Ishikawa Kaoru, the father of QCC and the master of Japanese quality management, was born in Japan and graduated from the Engineering Department of the University of Tokyo, majoring in applied chemistry. Ishikawa was the most famous exponent of Japan's "quality circle" movement in the early 1960s. He believes that the implementation of Japanese quality management is a revolution in business thinking, and its content is summarized into six items: 1. Quality first, 2. Consumer-oriented, 3. The next process is the customer, 4. Use data and facts to speak, 5. , Management that respects people, 6. Functional management.
In his teachings, Ishikawa emphasizes effective data collection and presentation. He is known for promoting quality tools such as Pareto charts and cause-and-effect (Ishikawa or fishbone) diagrams for optimizing quality improvements. Ishikawa Kaoru believes that cause-and-effect diagrams, like other tools, are tools to help people or quality management groups perform quality improvement. For this reason, he argued that open group discussions were as important as charting. The Ishikawa chart is useful as a systematic tool for finding, selecting, and recording the causes of quality variations in production, and for ordering their interrelationships.
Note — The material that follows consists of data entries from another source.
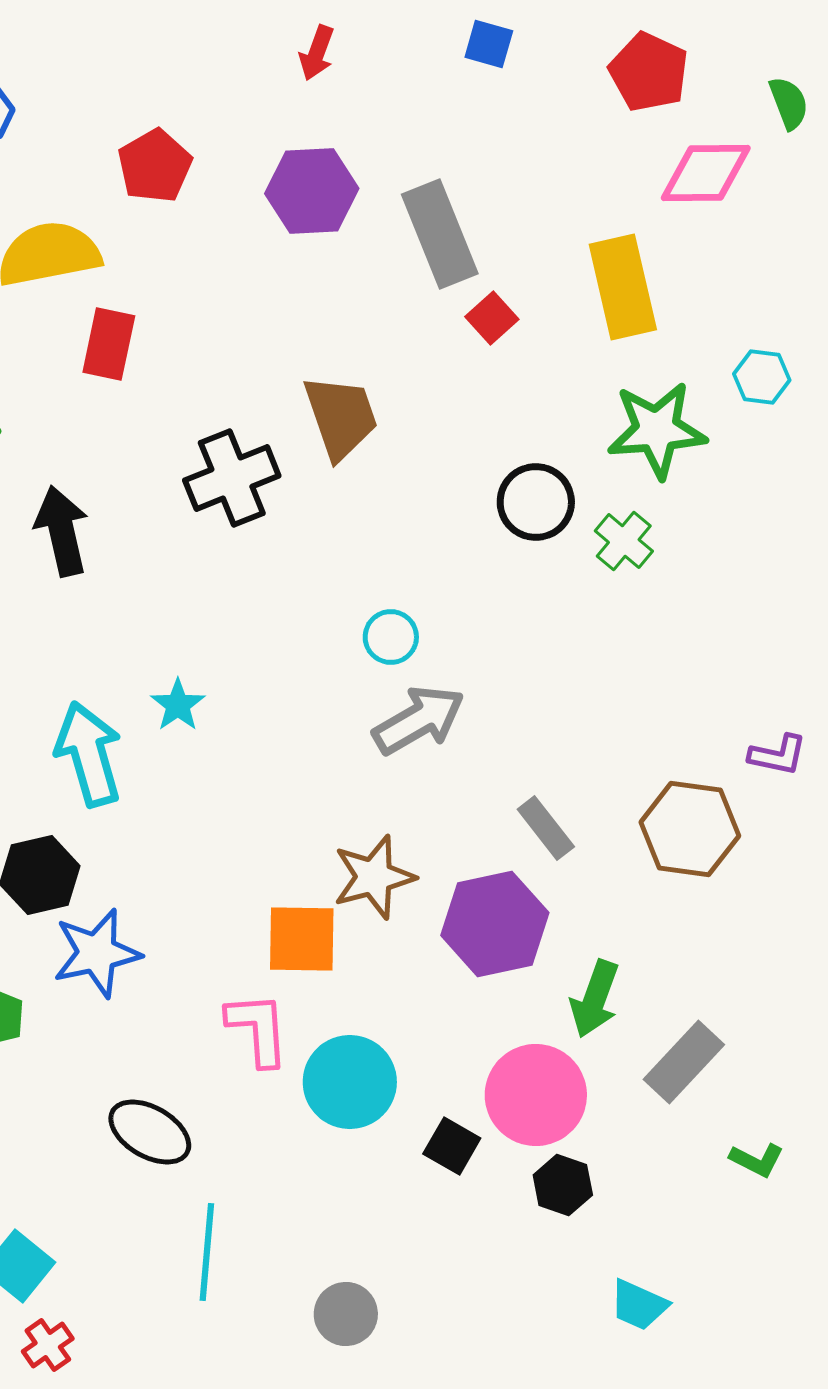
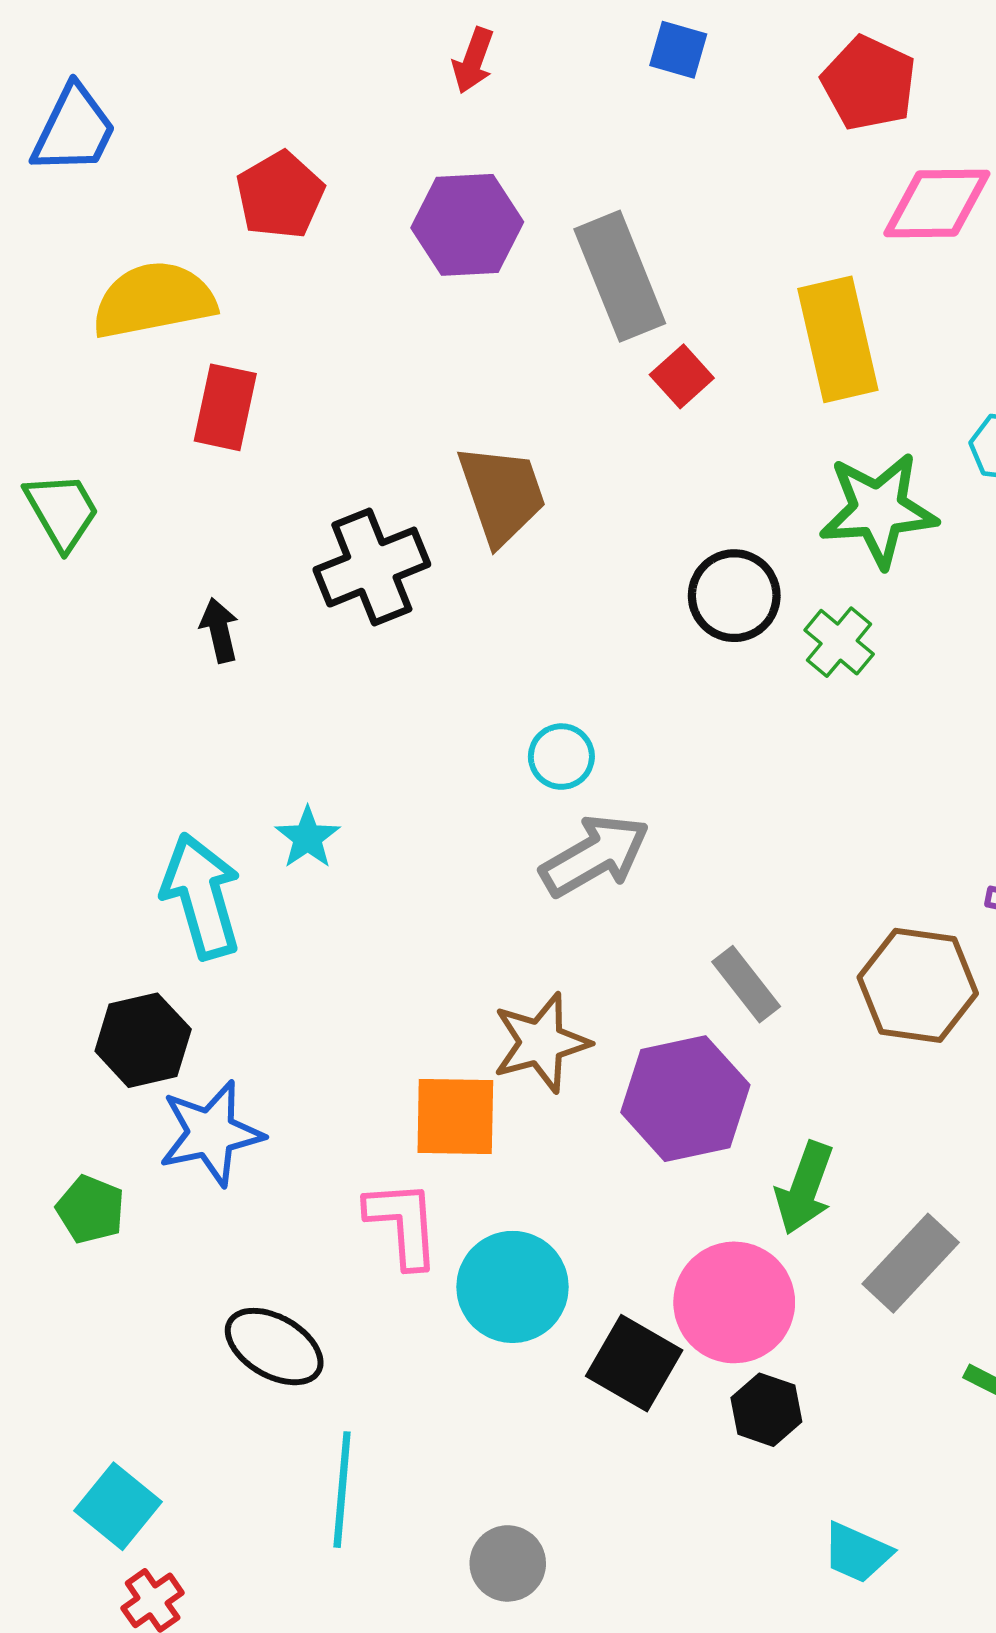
black arrow: (62, 531) -> (219, 630), moved, size x0.6
black square: (452, 1146) -> (634, 1363), size x1.4

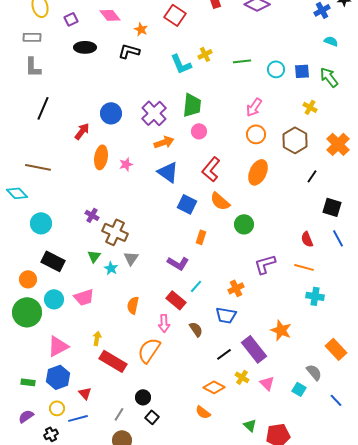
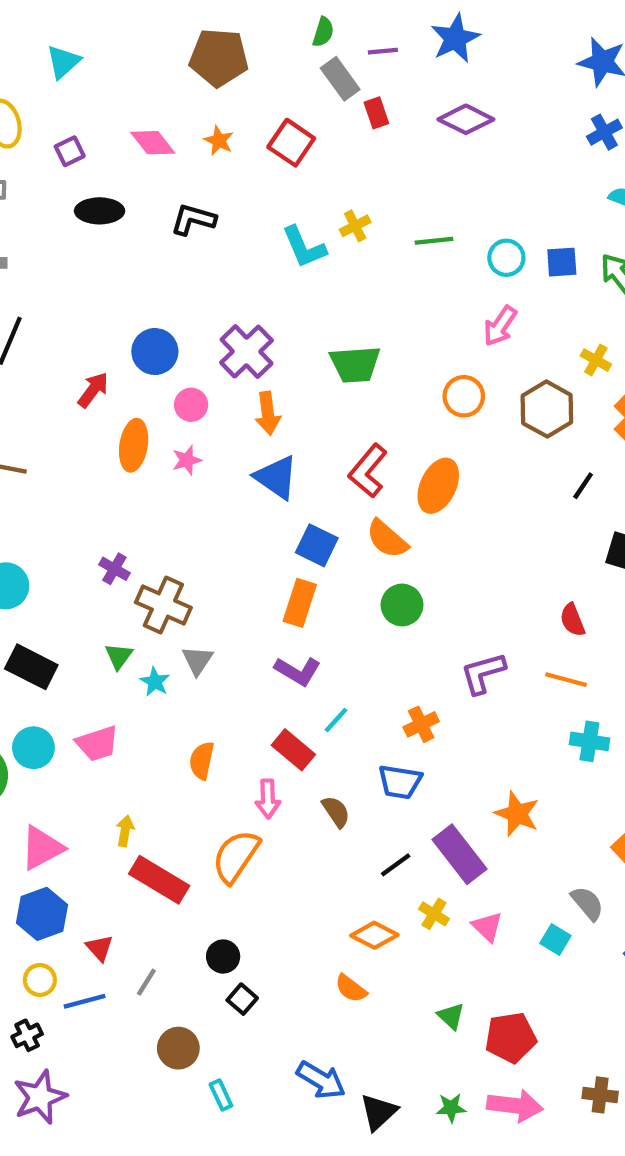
orange star: (141, 29) -> (219, 141), moved
green trapezoid: (192, 105) -> (355, 364), moved, turned 80
pink arrow: (254, 107) -> (500, 326), moved
yellow cross: (310, 107) -> (596, 360), moved
pink circle: (199, 131) -> (191, 405), moved
orange arrow: (164, 142) -> (268, 413), turned 102
orange ellipse: (258, 172) -> (438, 486), moved
green circle: (244, 224) -> (402, 605), moved
orange rectangle: (201, 237) -> (300, 603), moved, size x1.5
gray line: (119, 414) -> (146, 982), moved

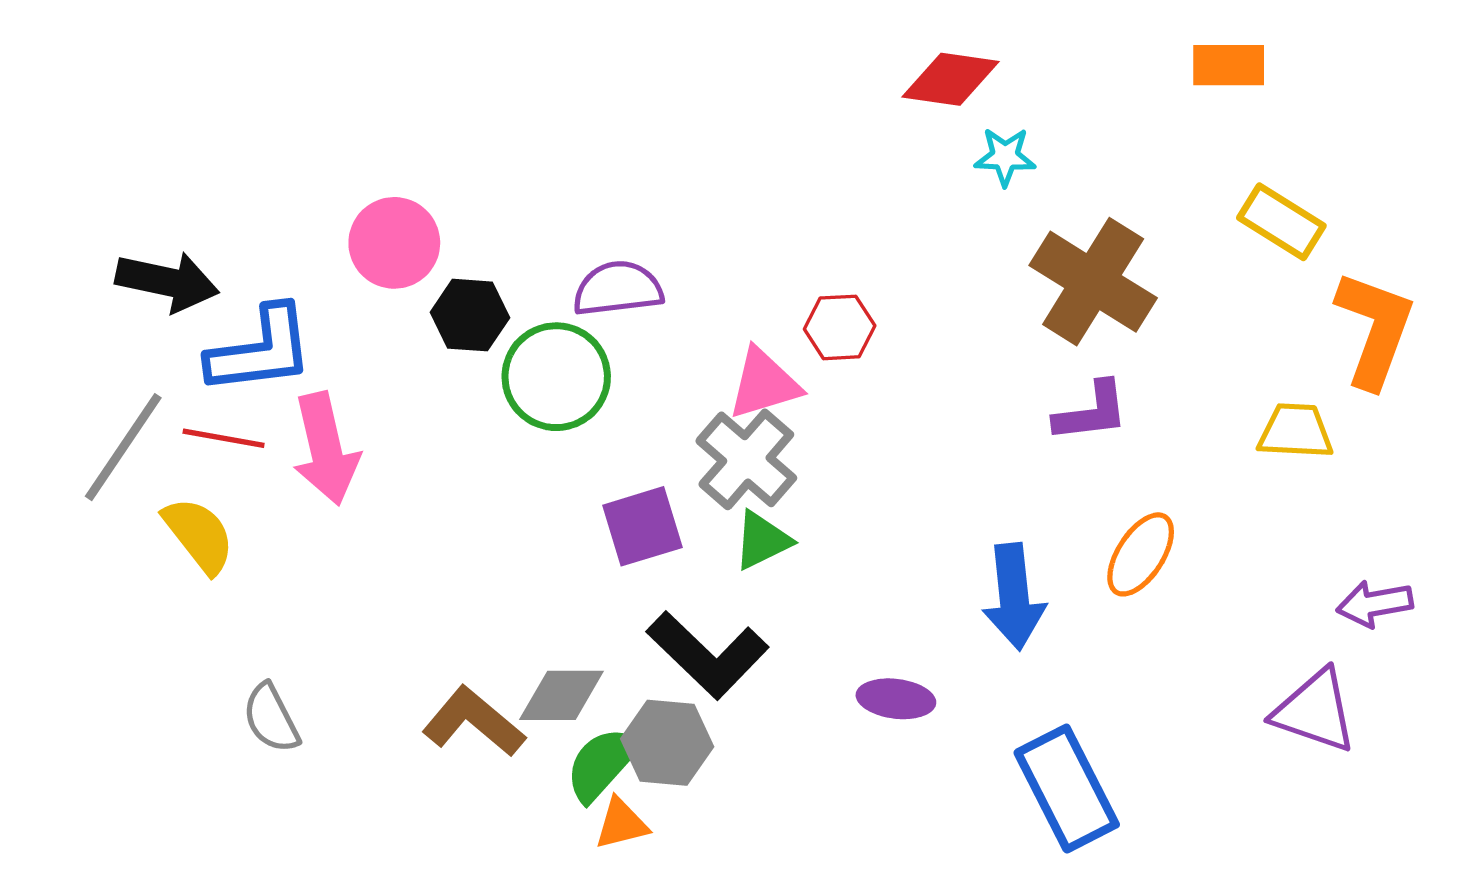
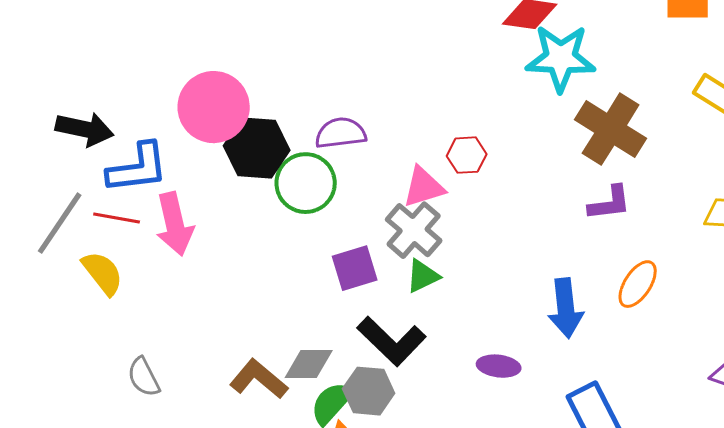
cyan star: (1005, 157) -> (561, 58), size x2.0
pink circle: (394, 243) -> (214, 107), size x1.4
black hexagon: (470, 315) -> (257, 148), size x1.5

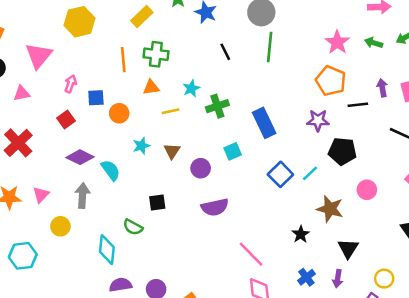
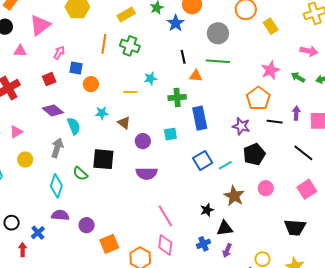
green line: (270, 47) -> (218, 61), turned 75
orange triangle: (151, 87) -> (196, 76), moved
green cross: (217, 106) -> (177, 97), moved
brown triangle: (172, 151) -> (124, 123), turned -40
black pentagon: (342, 151) -> (254, 154), turned 30
gray arrow: (82, 196) -> (57, 148), moved
black square: (157, 203) -> (103, 159), size x1.6
black triangle: (348, 248) -> (225, 228), moved, turned 36

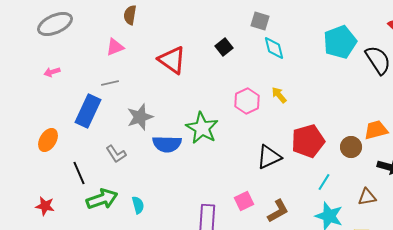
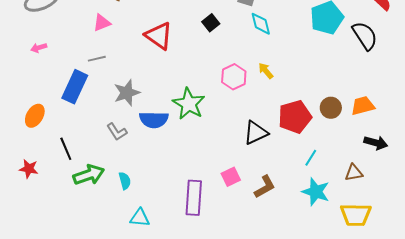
brown circle: (351, 147) -> (331, 108), moved
gray L-shape: (116, 154) -> (117, 132), moved
red star: (45, 206) -> (29, 169), moved

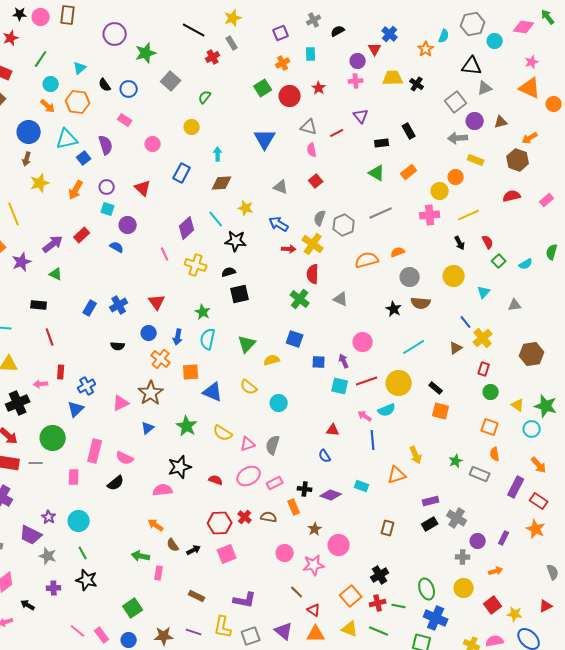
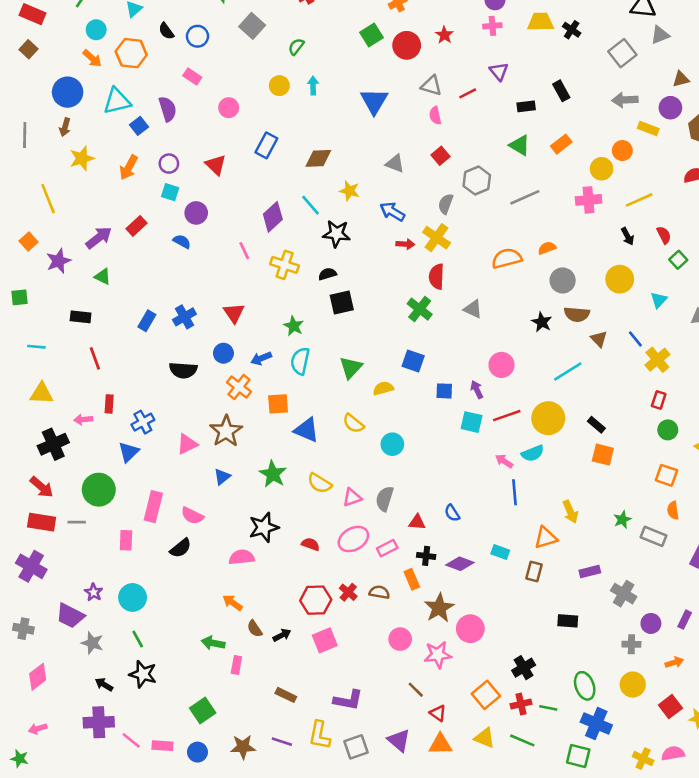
purple circle: (475, 121) -> (670, 108), moved
cyan arrow: (218, 154) -> (313, 86), moved
gray hexagon: (344, 225) -> (477, 180), moved
blue arrow: (178, 337) -> (261, 358), turned 56
black semicircle: (118, 346) -> (183, 370), size x1.5
brown triangle: (456, 348) -> (599, 339), moved, turned -40
red triangle: (333, 430) -> (417, 522), moved
black rectangle: (430, 524) -> (568, 621), moved, turned 35
brown rectangle: (388, 528) -> (534, 571), moved
brown star: (315, 529) -> (439, 608), size x1.6
purple cross: (54, 588) -> (99, 722), moved, size x1.6
black arrow: (28, 605) -> (104, 685), moved
pink rectangle: (102, 635) -> (162, 746), turned -49

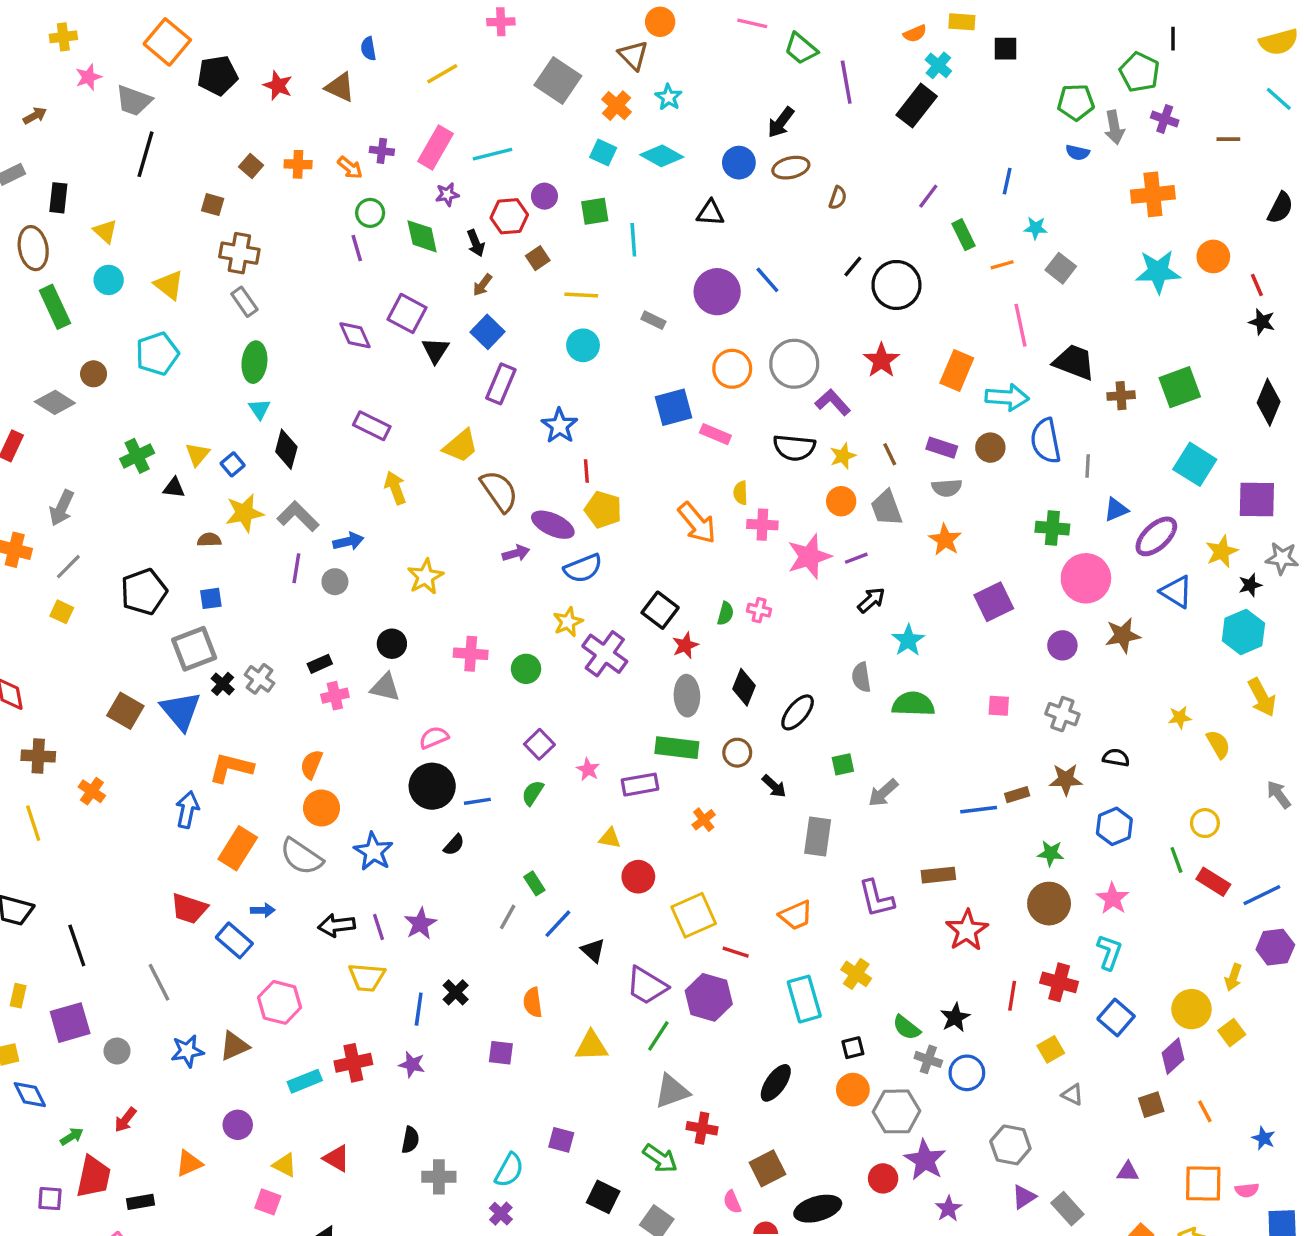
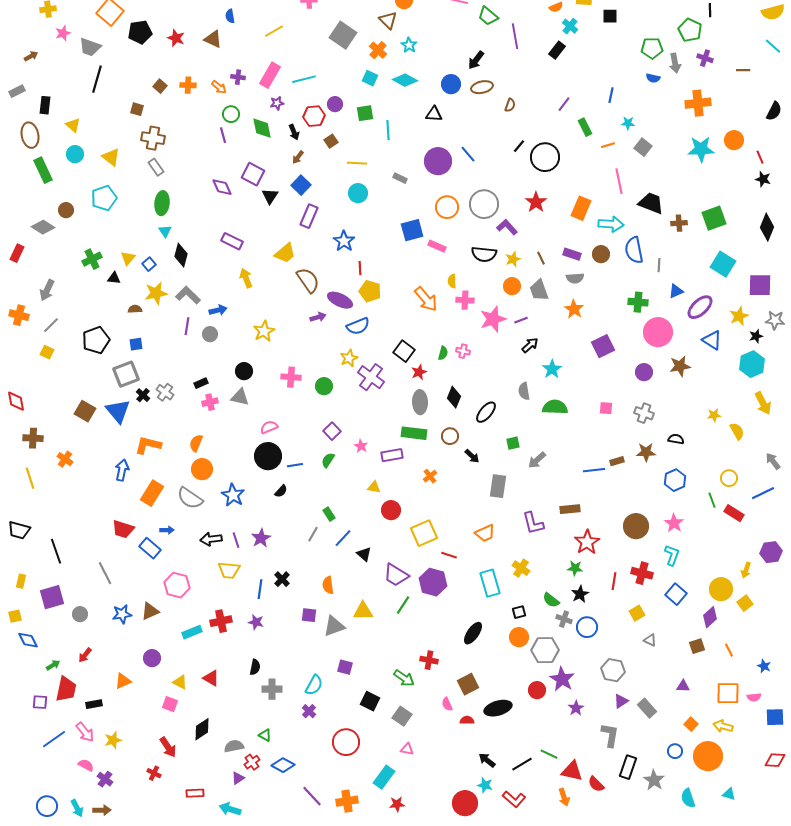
black rectangle: (917, 106) -> (557, 50), size x0.7
green star: (1051, 853) -> (575, 568), moved
blue line: (1262, 895) -> (763, 493), moved
gray triangle: (672, 1091) -> (334, 626), moved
Wise words: Standards are not the final source of decision-making, customer satisfaction is.
He believes that the implementation of Japanese quality management is a revolution in business thinking, and its contents are summarized into six items: 1. Quality first, 2. Consumer-oriented, 3. The next process is the customer, 4. Use data and facts to speak, 5. Respect people's management, 6. Functional management.